*Directions*
Nothing but the line containing "(615, 329) = (811, 350): picture" and the lines after it in the entries below should appear, each repeated exactly.

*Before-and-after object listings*
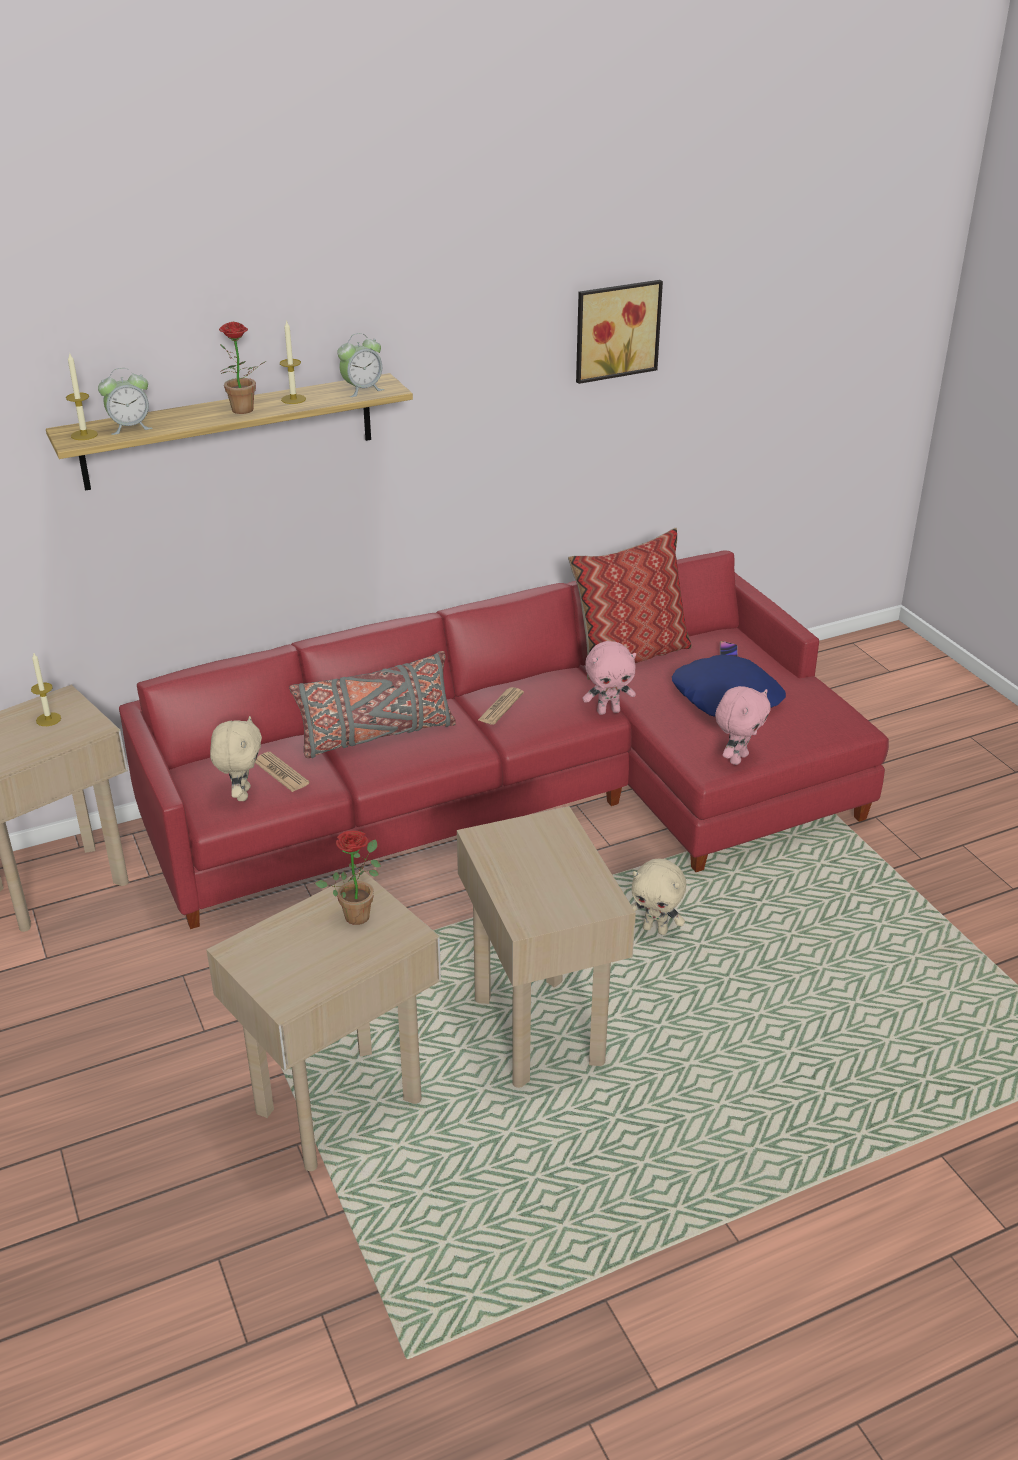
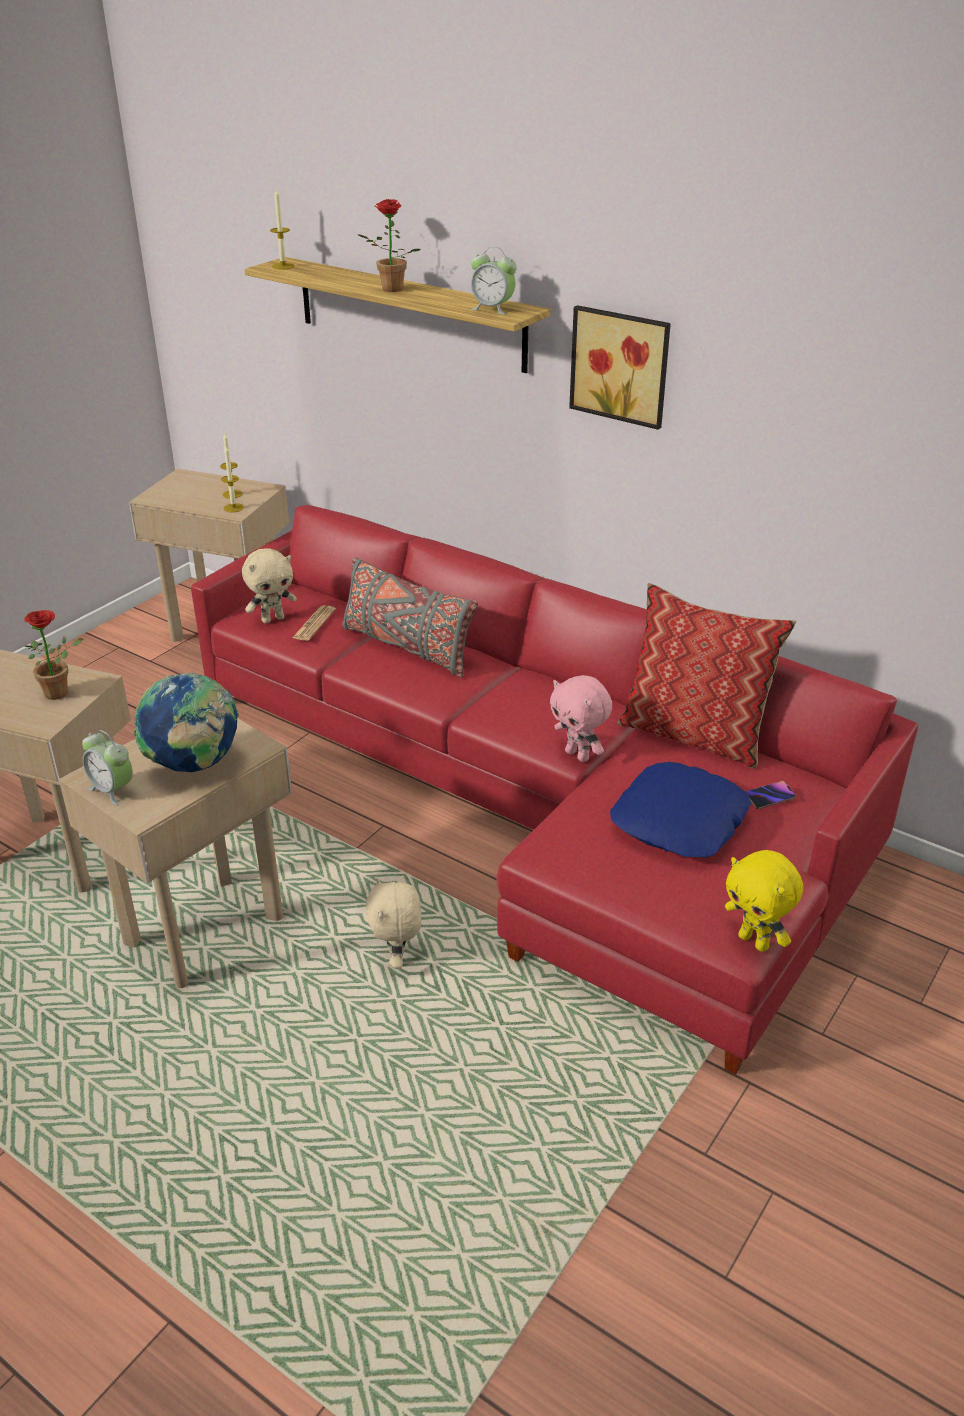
camera: 60 degrees right, 0 degrees up
(130, 427) = (313, 272): alarm clock -> alarm clock (112, 790)
(293, 399) = (438, 296): candle -> candle (233, 508)
(500, 707) = (513, 690): newspaper -> none
(558, 859) = (195, 766): none -> globe
(615, 329) = (811, 350): picture -> picture (621, 365)
(737, 758) = (575, 866): pink plush toy -> none
(856, 720) = (755, 941): none -> yellow plush toy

*Solution*
(615, 329) = (811, 350): picture -> picture (621, 365)
(737, 758) = (575, 866): pink plush toy -> none
(856, 720) = (755, 941): none -> yellow plush toy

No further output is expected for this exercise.